Question

A diverging lens of focal length 20 cm and a converging mirror of focal length 10 cm are placed coaxially at a separation of 5 cm. Where should an object be placed so that a real image is formed at the object itself?

Answer 1

Let the object be placed at a distance x cm from the lens (away from the mirror).
For the concave lens (I^st refraction) u = − x, f = − 20 cm
From lens formula:
$\frac{1}{v}-\frac{1}{u}=\frac{1}{f}\Rightarrow \frac{1}{v}=\frac{1}{(-20)}+\frac{1}{(-x)}\Rightarrow v=-\left({\displaystyle \frac{20x}{x+20}}\right)$
Thus, the virtual image due to the first refraction lies on the same side as that of object (A'B').
This image becomes the object for the concave mirror,
For the mirror,
$$\begin{gathered} u=-\left(5+\frac{20x}{x+20}\right) \\ =-\left(\frac{25x+100}{x+20}\right) \\ f=-10\mathrm{cm} \end{gathered}$$

From mirror equation,
$$\begin{gathered} \frac{1}{v}+\frac{1}{u}=\frac{1}{f} \\ \Rightarrow \frac{1}{v}=\frac{1}{-10}+\frac{x+20}{25x+100} \\ \Rightarrow \frac{1}{v}=\frac{10x+200-25x-100}{250(x+4)} \end{gathered}$$
$$\begin{gathered} \Rightarrow v=\frac{250(x+4)}{100-15x} \\ \Rightarrow v=\frac{250(x+4)}{15x-100} \\ \Rightarrow v=\frac{50(x+4)}{(3x-20)} \end{gathered}$$
Thus, this image is formed towards left of the mirror.

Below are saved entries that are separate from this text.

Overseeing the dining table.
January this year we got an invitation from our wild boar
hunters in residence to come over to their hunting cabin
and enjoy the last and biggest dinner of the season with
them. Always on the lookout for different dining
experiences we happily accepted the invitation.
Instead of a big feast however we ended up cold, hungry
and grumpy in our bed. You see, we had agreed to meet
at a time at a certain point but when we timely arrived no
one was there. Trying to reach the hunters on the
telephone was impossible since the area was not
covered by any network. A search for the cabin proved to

Again for second refraction in concave lens,
$u=-\left[\frac{5-50(x+4)}{3x-20}\right]$
(assuming that image of mirror is formed between the lens and mirror 3x − 20),
v = + x (since the final image is produced on the object A"B")
using lens formula,
$$\begin{gathered} \frac{1}{v}-\frac{1}{u}=\frac{1}{f} \\ \Rightarrow \frac{1}{x}+\frac{1}{{\displaystyle \frac{\left[5-50(x\times 4)\right]}{3x-20}}}=\frac{1}{-20} \end{gathered}$$
⇒ 25x² − 1400x − 6000 = 0
⇒ x² − 56x − 240 = 0
⇒ (x − 60) (x + 4) = 0
So, x = 60 m
The object should be placed at a distance 60 cm from the lens farther away from the mirror, so that the final image is formed on itself.